(Collected data entries)
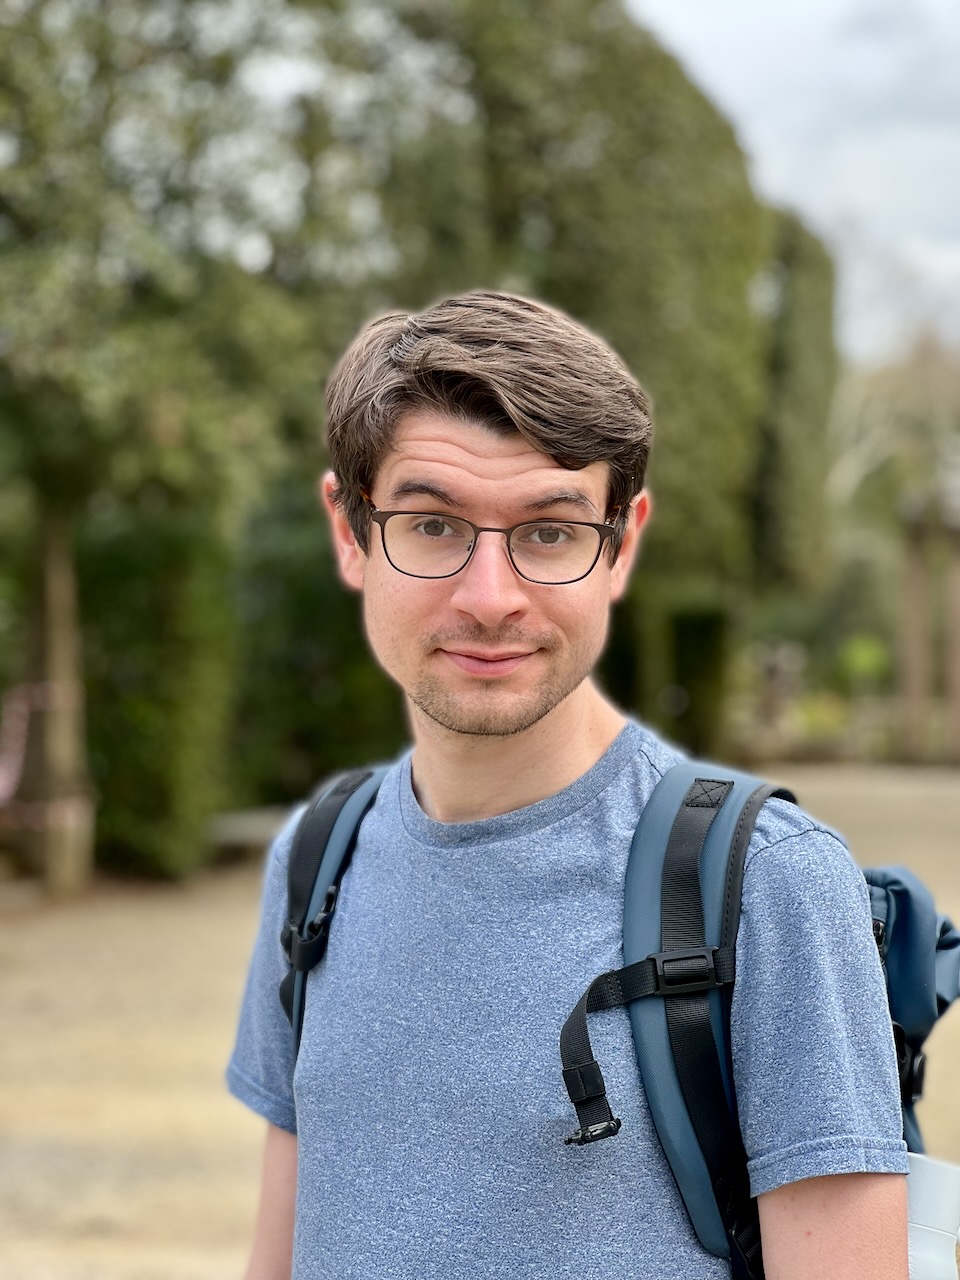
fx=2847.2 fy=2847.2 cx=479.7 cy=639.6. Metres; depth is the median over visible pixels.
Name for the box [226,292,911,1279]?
man
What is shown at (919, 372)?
tree
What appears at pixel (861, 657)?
shrub
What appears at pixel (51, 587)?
tree trunk
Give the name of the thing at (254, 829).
stone bench
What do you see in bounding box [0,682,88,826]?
barrier tape
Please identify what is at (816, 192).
sky
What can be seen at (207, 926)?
gravel ground
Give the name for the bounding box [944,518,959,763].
stone pillar
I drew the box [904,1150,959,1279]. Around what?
water bottle
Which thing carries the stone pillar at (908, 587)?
on the gravel ground at (207, 926)
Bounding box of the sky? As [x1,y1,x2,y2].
[628,0,959,359]
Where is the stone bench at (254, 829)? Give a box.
[206,805,297,858]
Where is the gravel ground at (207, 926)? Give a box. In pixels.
[0,763,959,1279]
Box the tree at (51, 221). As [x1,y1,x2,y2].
[0,0,403,898]
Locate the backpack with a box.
[285,750,959,1277]
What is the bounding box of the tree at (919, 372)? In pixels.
[831,328,959,550]
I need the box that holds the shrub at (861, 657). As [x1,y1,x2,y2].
[836,633,893,691]
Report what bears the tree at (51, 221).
on the gravel ground at (207, 926)
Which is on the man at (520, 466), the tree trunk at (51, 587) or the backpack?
the backpack
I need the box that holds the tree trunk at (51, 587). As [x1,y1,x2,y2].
[26,508,92,895]
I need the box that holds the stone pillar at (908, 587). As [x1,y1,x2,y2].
[898,505,932,762]

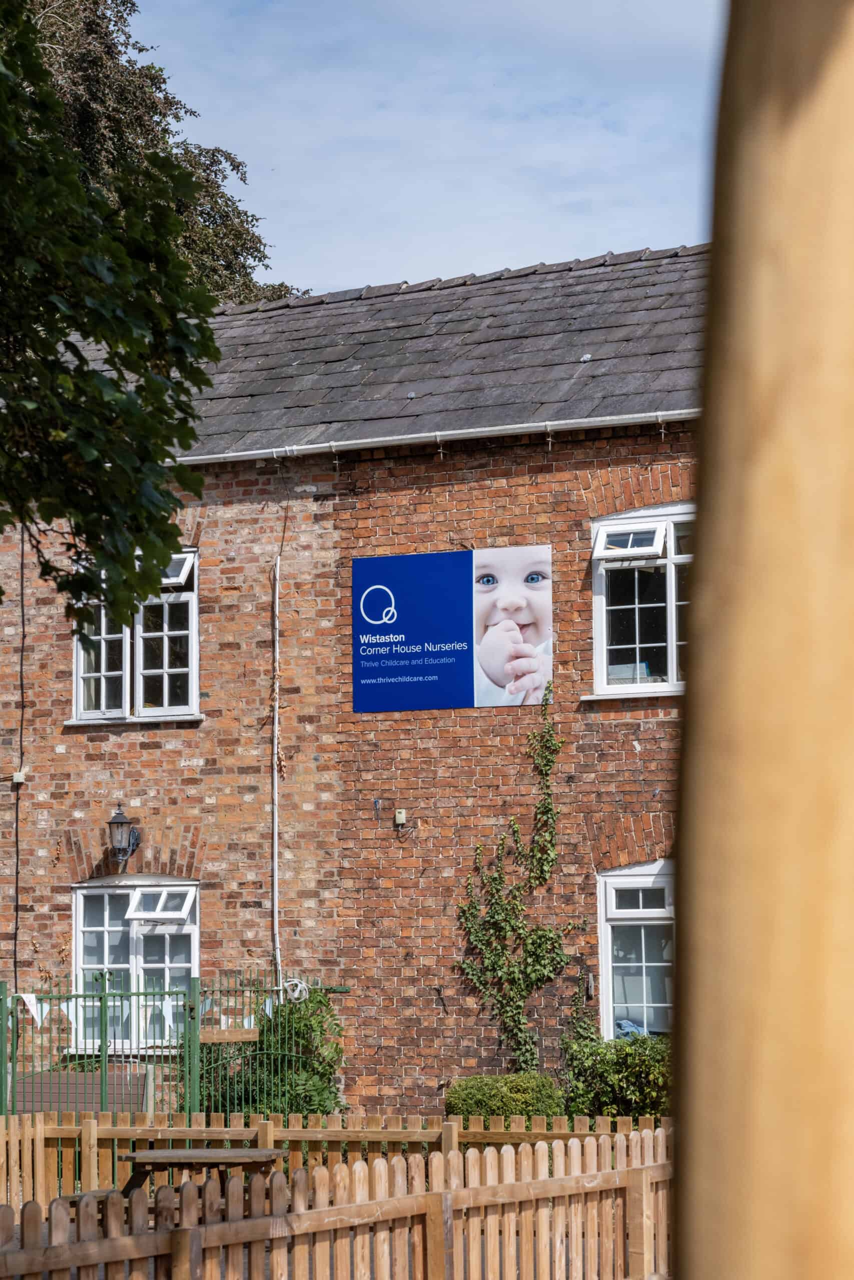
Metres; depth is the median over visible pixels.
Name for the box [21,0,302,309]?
tree
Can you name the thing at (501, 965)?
climbing plant
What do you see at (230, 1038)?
wooden board
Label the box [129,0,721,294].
sky
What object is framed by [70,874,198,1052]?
window
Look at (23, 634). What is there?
cable
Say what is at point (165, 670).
window
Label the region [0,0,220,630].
tree
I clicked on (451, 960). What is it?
brick building
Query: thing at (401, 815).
wall box
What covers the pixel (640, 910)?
window
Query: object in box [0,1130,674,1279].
picket fence
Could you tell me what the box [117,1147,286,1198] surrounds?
picnic table
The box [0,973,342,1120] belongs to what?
green fence
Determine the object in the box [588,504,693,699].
window
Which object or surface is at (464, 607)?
banner
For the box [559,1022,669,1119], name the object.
shrub
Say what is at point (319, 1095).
shrub
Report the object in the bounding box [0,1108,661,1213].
picket fence
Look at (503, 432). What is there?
gutter
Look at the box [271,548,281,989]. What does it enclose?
drainpipe
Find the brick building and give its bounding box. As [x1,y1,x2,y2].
[0,241,709,1118]
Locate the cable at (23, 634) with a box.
[12,521,25,988]
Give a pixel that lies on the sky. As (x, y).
(247, 169)
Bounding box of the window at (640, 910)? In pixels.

# To do:
Pictures are to be left out, while the records are copied word for word.

# Result of this exercise:
fx=2847.2 fy=2847.2 cx=479.7 cy=639.6. Metres; depth is the median over visible pixels.
Name for the box [226,292,911,1279]?
man
What is shown at (919, 372)?
tree
What appears at pixel (861, 657)?
shrub
What appears at pixel (51, 587)?
tree trunk
Give the name of the thing at (254, 829).
stone bench
What do you see in bounding box [0,682,88,826]?
barrier tape
Please identify what is at (816, 192).
sky
What can be seen at (207, 926)?
gravel ground
Give the name for the bounding box [944,518,959,763].
stone pillar
I drew the box [904,1150,959,1279]. Around what?
water bottle
Which thing carries the stone pillar at (908, 587)?
on the gravel ground at (207, 926)
Bounding box of the sky? As [x1,y1,x2,y2].
[628,0,959,359]
Where is the stone bench at (254, 829)? Give a box.
[206,805,297,858]
Where is the gravel ground at (207, 926)? Give a box. In pixels.
[0,763,959,1279]
Box the tree at (51, 221). As [x1,y1,x2,y2].
[0,0,403,898]
Locate the backpack with a box.
[285,750,959,1277]
What is the bounding box of the tree at (919, 372)? In pixels.
[831,328,959,550]
I need the box that holds the shrub at (861, 657). As [x1,y1,x2,y2].
[836,633,893,691]
Report what bears the tree at (51, 221).
on the gravel ground at (207, 926)
Which is on the man at (520, 466), the tree trunk at (51, 587) or the backpack?
the backpack
I need the box that holds the tree trunk at (51, 587). As [x1,y1,x2,y2].
[26,508,92,895]
I need the box that holds the stone pillar at (908, 587). As [x1,y1,x2,y2].
[898,505,932,762]

Metres; depth is the median over visible pixels.
Name for the box [21,0,302,309]?
tree
Can you name the thing at (501, 965)?
climbing plant
What do you see at (230, 1038)?
wooden board
Label the box [129,0,721,294].
sky
What object is framed by [70,874,198,1052]?
window
Look at (23, 634). What is there?
cable
Say what is at point (165, 670).
window
Label the region [0,0,220,630].
tree
I clicked on (451, 960). What is it?
brick building
Query: thing at (401, 815).
wall box
What covers the pixel (640, 910)?
window
Query: object in box [0,1130,674,1279].
picket fence
Could you tell me what the box [117,1147,286,1198] surrounds?
picnic table
The box [0,973,342,1120] belongs to what?
green fence
Determine the object in the box [588,504,693,699].
window
Which object or surface is at (464, 607)?
banner
For the box [559,1022,669,1119], name the object.
shrub
Say what is at point (319, 1095).
shrub
Report the object in the bounding box [0,1108,661,1213].
picket fence
Look at (503, 432). What is there?
gutter
Look at the box [271,548,281,989]. What does it enclose?
drainpipe
Find the brick building and give its bounding box. As [x1,y1,x2,y2].
[0,241,709,1118]
Locate the cable at (23, 634) with a box.
[12,521,25,988]
Give a pixel that lies on the sky. As (x, y).
(247, 169)
Bounding box of the window at (640, 910)? In pixels.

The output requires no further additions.